Google Insights for Search seems to be better for this sort of analysis since it offers regional filtering options and puts the searched term into context.
Seems they had an error with how it calculated? The spike exists for everything I can find that existed back then, but the spike seems relative to the total, so maybe they accidentally counted 1 search as 2 or something? Maybe it was an issue with their use of ajax that caused 2 search requests to be fired off to google? Maybe the data isn't wrong, maybe something caused extra searches?
When I first saw the spike it was for XKCD and Penny Arcade, I was expecting it to be internet culture related.
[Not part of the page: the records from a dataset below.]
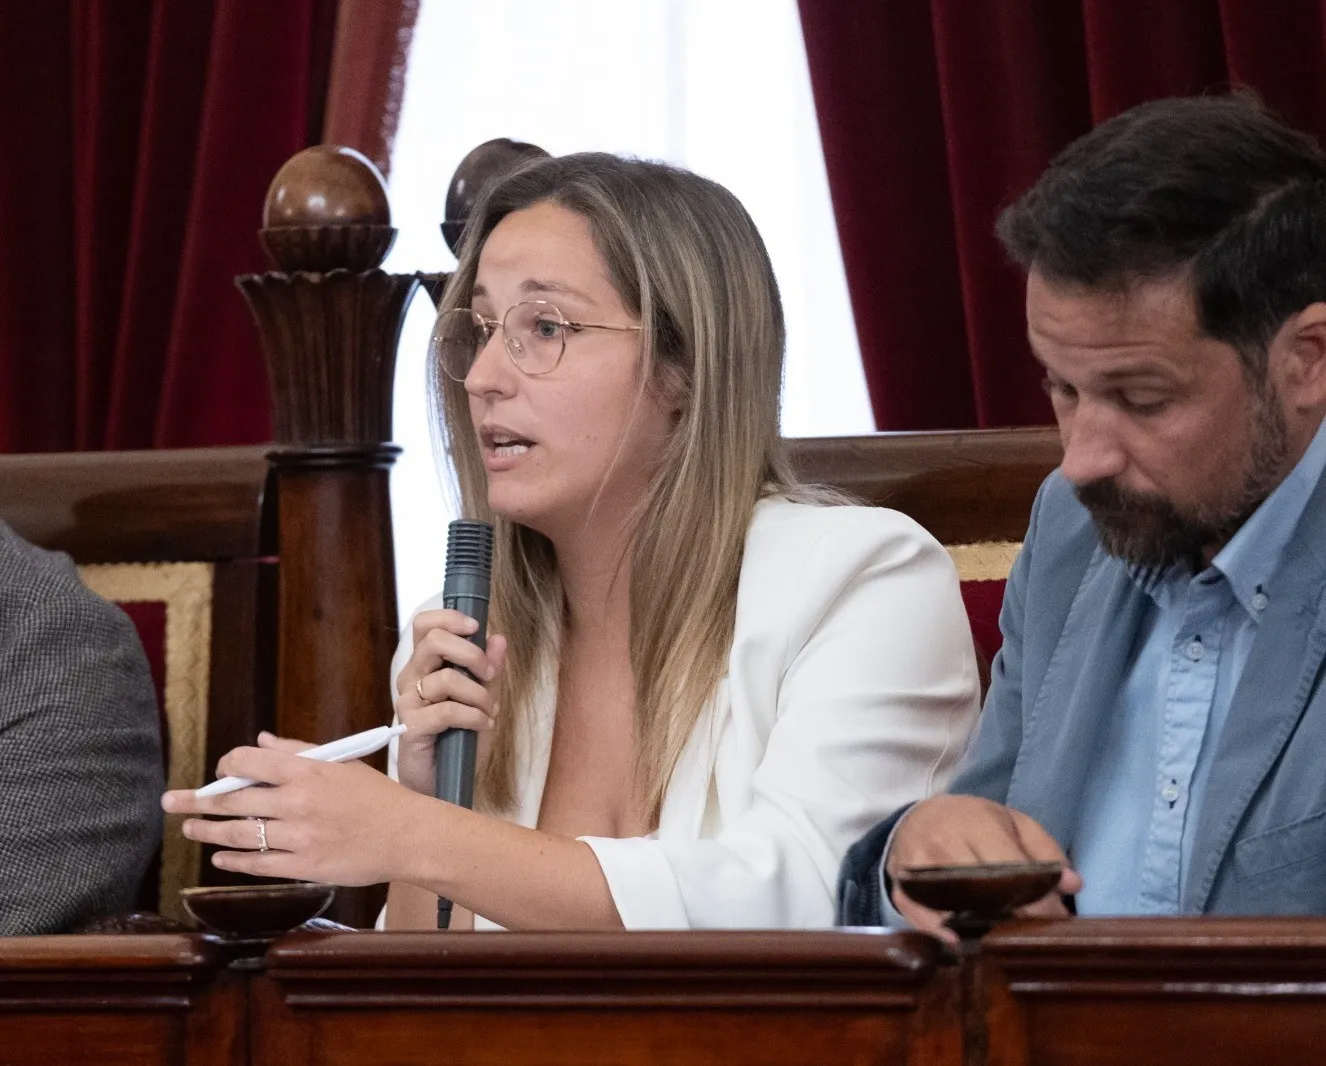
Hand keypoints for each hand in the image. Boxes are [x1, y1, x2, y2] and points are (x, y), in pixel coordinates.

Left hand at [161, 740, 432, 885]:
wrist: (407, 835)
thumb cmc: (376, 796)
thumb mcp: (340, 763)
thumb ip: (297, 751)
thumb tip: (259, 741)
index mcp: (307, 771)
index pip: (248, 763)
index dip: (227, 766)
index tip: (218, 772)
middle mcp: (297, 802)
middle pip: (234, 800)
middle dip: (197, 801)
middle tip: (172, 802)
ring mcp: (299, 836)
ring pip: (239, 834)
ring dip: (208, 832)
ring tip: (189, 830)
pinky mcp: (304, 866)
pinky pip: (259, 864)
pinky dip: (234, 861)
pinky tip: (220, 858)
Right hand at [393, 609, 508, 793]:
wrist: (444, 783)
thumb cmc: (460, 739)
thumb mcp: (484, 699)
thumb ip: (490, 670)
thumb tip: (499, 638)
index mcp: (424, 665)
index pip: (424, 624)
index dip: (450, 618)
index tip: (477, 627)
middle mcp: (411, 678)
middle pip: (434, 640)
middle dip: (472, 653)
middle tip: (490, 674)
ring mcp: (407, 702)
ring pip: (446, 677)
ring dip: (478, 693)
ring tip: (489, 710)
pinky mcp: (410, 728)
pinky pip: (447, 710)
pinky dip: (474, 716)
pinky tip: (483, 725)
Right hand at [885, 795, 1083, 943]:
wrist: (917, 819)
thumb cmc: (972, 823)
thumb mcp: (1012, 822)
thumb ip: (1044, 850)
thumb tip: (1072, 884)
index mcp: (976, 822)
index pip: (1010, 868)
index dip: (1036, 899)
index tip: (1054, 920)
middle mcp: (943, 843)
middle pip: (981, 888)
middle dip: (1010, 915)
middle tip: (1029, 934)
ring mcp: (917, 867)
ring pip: (952, 905)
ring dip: (978, 928)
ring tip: (1000, 942)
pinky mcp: (901, 888)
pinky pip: (920, 917)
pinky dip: (939, 933)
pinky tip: (958, 944)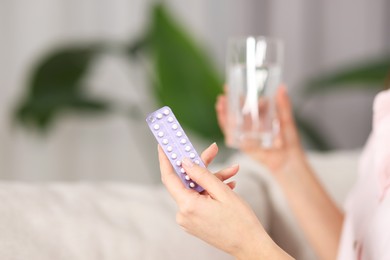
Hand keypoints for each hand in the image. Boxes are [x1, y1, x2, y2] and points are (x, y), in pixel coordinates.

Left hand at [158, 143, 290, 258]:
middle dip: (201, 166)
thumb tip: (185, 162)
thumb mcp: (222, 192)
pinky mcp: (195, 222)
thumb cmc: (240, 222)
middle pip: (187, 181)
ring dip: (212, 179)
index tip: (163, 145)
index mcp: (188, 206)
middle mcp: (184, 214)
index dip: (165, 159)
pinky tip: (228, 185)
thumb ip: (201, 175)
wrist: (250, 246)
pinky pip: (200, 200)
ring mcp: (189, 220)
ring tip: (232, 172)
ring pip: (196, 190)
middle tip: (213, 151)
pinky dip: (212, 191)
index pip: (169, 177)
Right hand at [216, 86, 309, 177]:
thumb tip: (281, 87)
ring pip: (231, 121)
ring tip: (220, 102)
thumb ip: (283, 105)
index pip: (246, 103)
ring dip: (224, 111)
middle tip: (224, 93)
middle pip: (235, 111)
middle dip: (228, 102)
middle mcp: (250, 124)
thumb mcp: (286, 119)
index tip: (232, 85)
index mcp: (260, 116)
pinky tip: (222, 116)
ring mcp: (245, 133)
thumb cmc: (289, 139)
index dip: (238, 95)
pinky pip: (231, 133)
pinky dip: (225, 125)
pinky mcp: (241, 142)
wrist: (287, 158)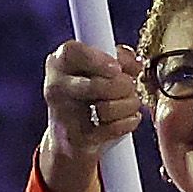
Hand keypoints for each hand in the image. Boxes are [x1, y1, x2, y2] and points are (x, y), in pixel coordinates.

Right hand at [38, 38, 142, 191]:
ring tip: (128, 103)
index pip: (72, 52)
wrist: (69, 136)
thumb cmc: (88, 93)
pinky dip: (128, 122)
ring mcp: (64, 115)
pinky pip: (114, 128)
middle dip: (123, 86)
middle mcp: (56, 87)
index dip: (99, 60)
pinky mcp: (76, 139)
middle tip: (129, 86)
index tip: (116, 68)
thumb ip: (119, 57)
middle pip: (95, 84)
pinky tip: (125, 119)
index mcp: (58, 63)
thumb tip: (136, 64)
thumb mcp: (98, 67)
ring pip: (107, 108)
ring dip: (128, 104)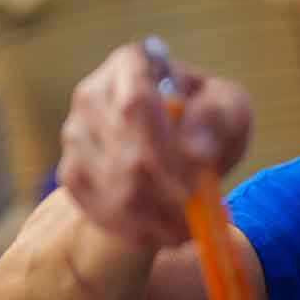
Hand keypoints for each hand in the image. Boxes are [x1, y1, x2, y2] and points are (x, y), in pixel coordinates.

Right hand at [57, 40, 251, 248]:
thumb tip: (196, 152)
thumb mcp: (227, 108)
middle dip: (174, 193)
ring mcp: (75, 136)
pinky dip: (141, 231)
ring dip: (163, 218)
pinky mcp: (71, 174)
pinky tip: (168, 233)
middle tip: (210, 213)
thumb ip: (216, 119)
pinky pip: (102, 212)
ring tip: (195, 226)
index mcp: (131, 65)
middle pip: (129, 155)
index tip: (200, 175)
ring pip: (117, 190)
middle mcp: (92, 95)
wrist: (178, 151)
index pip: (137, 103)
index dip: (167, 145)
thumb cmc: (207, 120)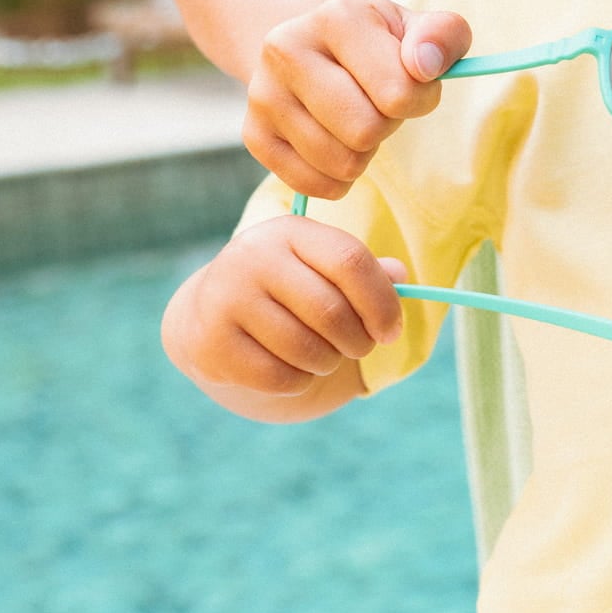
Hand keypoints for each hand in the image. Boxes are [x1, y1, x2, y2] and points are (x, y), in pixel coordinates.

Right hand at [164, 216, 405, 402]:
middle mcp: (252, 257)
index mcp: (289, 231)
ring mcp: (225, 299)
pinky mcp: (211, 343)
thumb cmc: (288, 291)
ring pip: (307, 350)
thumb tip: (400, 276)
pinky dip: (300, 381)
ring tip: (322, 355)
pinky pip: (281, 378)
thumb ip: (366, 272)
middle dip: (358, 341)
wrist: (211, 315)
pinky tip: (291, 367)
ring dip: (329, 362)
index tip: (391, 332)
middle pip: (331, 312)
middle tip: (358, 347)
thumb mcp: (323, 269)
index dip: (382, 302)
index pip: (350, 261)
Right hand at [244, 0, 472, 198]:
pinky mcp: (254, 134)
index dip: (419, 99)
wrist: (311, 49)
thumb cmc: (377, 45)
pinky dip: (336, 179)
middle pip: (365, 131)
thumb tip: (424, 65)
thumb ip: (443, 35)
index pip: (399, 93)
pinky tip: (335, 145)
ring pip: (341, 163)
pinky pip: (313, 185)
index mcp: (335, 18)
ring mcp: (263, 94)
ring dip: (364, 154)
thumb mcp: (417, 29)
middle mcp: (287, 49)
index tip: (409, 84)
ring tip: (355, 121)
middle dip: (387, 126)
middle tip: (378, 106)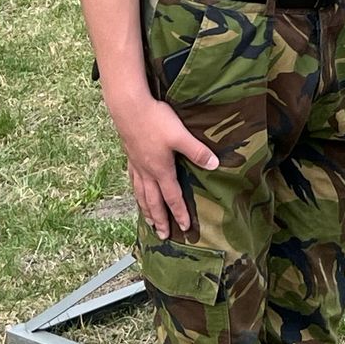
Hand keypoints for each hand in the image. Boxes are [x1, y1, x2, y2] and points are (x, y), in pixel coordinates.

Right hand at [110, 94, 218, 239]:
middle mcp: (147, 172)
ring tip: (148, 222)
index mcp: (161, 170)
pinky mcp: (130, 157)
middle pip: (154, 202)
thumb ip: (197, 151)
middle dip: (160, 219)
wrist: (129, 108)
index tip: (184, 228)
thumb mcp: (181, 135)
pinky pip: (133, 182)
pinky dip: (136, 192)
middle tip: (163, 235)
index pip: (172, 197)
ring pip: (141, 194)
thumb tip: (215, 165)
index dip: (179, 213)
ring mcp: (136, 165)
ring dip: (146, 210)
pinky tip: (137, 192)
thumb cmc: (156, 120)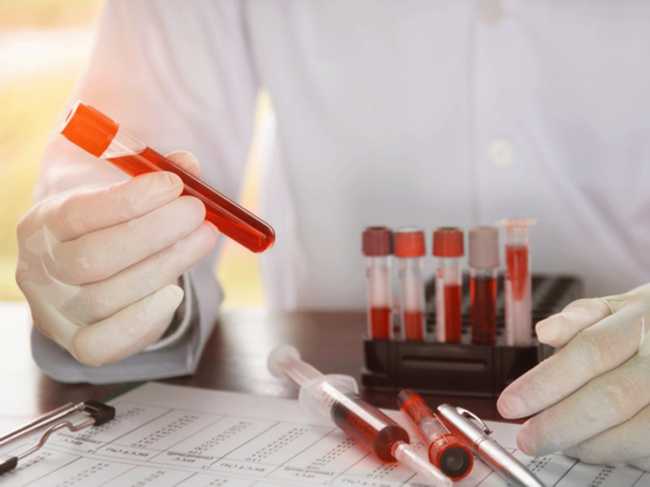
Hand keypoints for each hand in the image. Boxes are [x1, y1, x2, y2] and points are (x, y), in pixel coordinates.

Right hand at [16, 151, 218, 366]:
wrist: (86, 284)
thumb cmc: (108, 232)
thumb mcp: (123, 203)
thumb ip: (155, 182)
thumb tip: (188, 163)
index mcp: (44, 225)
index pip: (79, 213)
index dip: (130, 200)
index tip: (174, 184)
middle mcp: (41, 271)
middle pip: (95, 258)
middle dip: (154, 233)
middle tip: (196, 212)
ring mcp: (56, 313)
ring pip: (110, 296)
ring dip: (166, 265)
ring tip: (203, 238)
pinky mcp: (78, 344)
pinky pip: (106, 342)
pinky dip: (144, 318)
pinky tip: (175, 292)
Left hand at [497, 284, 649, 470]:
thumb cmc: (645, 326)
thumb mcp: (614, 308)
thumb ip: (578, 319)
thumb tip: (545, 331)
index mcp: (641, 318)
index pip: (590, 352)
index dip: (546, 382)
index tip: (510, 404)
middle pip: (611, 396)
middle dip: (559, 423)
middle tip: (527, 437)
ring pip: (634, 429)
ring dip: (586, 442)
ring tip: (554, 441)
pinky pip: (647, 446)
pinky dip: (614, 449)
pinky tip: (589, 444)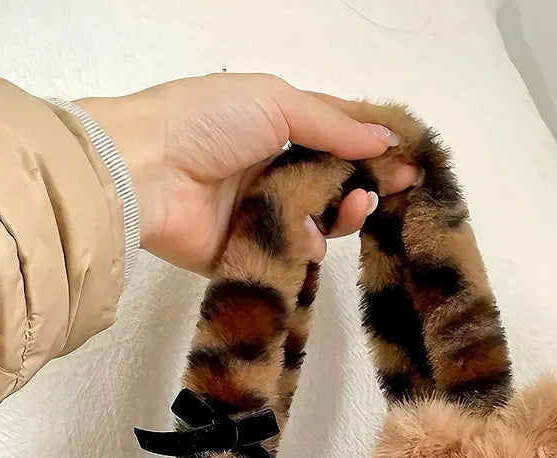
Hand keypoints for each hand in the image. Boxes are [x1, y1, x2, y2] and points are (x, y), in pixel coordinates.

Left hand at [79, 73, 418, 274]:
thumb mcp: (276, 102)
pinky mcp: (248, 254)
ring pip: (320, 223)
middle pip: (335, 184)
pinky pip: (292, 257)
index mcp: (275, 125)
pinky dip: (306, 249)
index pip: (336, 137)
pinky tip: (308, 238)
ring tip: (350, 208)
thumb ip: (333, 125)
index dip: (374, 149)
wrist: (146, 172)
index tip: (410, 163)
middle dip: (366, 185)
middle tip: (390, 189)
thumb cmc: (206, 121)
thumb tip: (384, 141)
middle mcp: (270, 169)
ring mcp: (260, 214)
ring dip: (343, 217)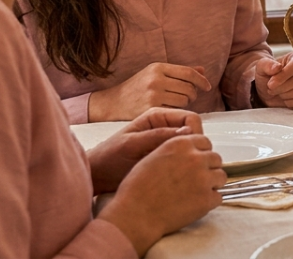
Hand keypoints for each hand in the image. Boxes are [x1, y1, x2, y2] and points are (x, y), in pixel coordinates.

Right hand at [87, 62, 211, 121]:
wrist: (113, 103)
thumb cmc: (137, 87)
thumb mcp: (155, 74)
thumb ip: (179, 72)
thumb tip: (202, 71)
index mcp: (158, 67)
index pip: (188, 72)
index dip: (201, 80)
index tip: (207, 86)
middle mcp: (156, 80)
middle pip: (189, 88)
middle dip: (192, 94)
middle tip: (187, 97)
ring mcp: (153, 95)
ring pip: (184, 100)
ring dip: (185, 103)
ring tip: (176, 102)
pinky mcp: (151, 109)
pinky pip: (175, 111)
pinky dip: (176, 111)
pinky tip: (169, 110)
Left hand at [87, 108, 203, 192]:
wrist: (96, 175)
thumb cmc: (109, 158)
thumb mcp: (133, 145)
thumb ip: (159, 136)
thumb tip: (189, 132)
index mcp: (158, 116)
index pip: (191, 118)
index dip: (195, 133)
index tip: (190, 151)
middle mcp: (166, 126)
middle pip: (195, 131)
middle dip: (194, 146)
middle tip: (184, 163)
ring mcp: (166, 141)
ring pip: (191, 145)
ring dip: (189, 155)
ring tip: (180, 170)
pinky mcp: (166, 155)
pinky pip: (183, 155)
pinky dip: (184, 163)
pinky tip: (177, 173)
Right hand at [96, 132, 223, 255]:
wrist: (135, 215)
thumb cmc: (137, 189)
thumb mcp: (152, 157)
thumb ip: (175, 151)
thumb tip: (189, 152)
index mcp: (181, 145)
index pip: (205, 142)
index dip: (201, 153)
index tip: (196, 162)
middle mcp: (195, 158)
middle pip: (216, 159)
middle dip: (208, 168)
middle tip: (195, 180)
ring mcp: (204, 178)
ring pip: (221, 177)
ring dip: (211, 184)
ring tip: (195, 193)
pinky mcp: (207, 199)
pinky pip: (218, 197)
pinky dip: (209, 202)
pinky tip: (194, 204)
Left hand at [253, 53, 292, 107]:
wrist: (268, 89)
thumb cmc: (267, 75)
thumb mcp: (261, 67)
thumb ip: (267, 65)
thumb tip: (277, 67)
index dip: (284, 75)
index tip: (271, 84)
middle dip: (282, 87)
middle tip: (271, 87)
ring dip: (284, 94)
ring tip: (278, 91)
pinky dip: (289, 102)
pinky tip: (285, 96)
I mean at the time XKCD was still growing in readership and to get a colossal jump was a bit weird so I was wondering about a Digg or Reddit boost, then when I noticed it was wider and into more obscure terms I wondered if it was an oddball 4chan event. However I saw it in literally every term I searched, the only ones I couldn't see it in were terms that already had huge random spikes.
So I thought I'd post it here, see if anyone else could figure it out and it looks like a few people have good suggestions - gotta love HN.
Do they even have the ability to repair the data? If information is logged in real-time, and there is no easy way to filter through billions of search query terms to de-dupe (or whatever fix may be required), it might not be possible to correct the dataset.
Because the original data on which the statistics are based was probably deleted a long time ago. And that's the only way to get the 'right' numbers.
The only option would be to filter out the peak, then again, this will also lose all real information in that timespan. Just too much bother.
I would assume that google, or any other similar data aggregation company, would log and keep statistics and summary information, but discard actual raw data. They do have some of the biggest storage capabilities, but thats no reason to fill it full of apache logs.
For instance, if a spam site ranks for a query, it is only super last resort to ban them manually - they would prefer to change the next incarnation of the algorithm to block that spam.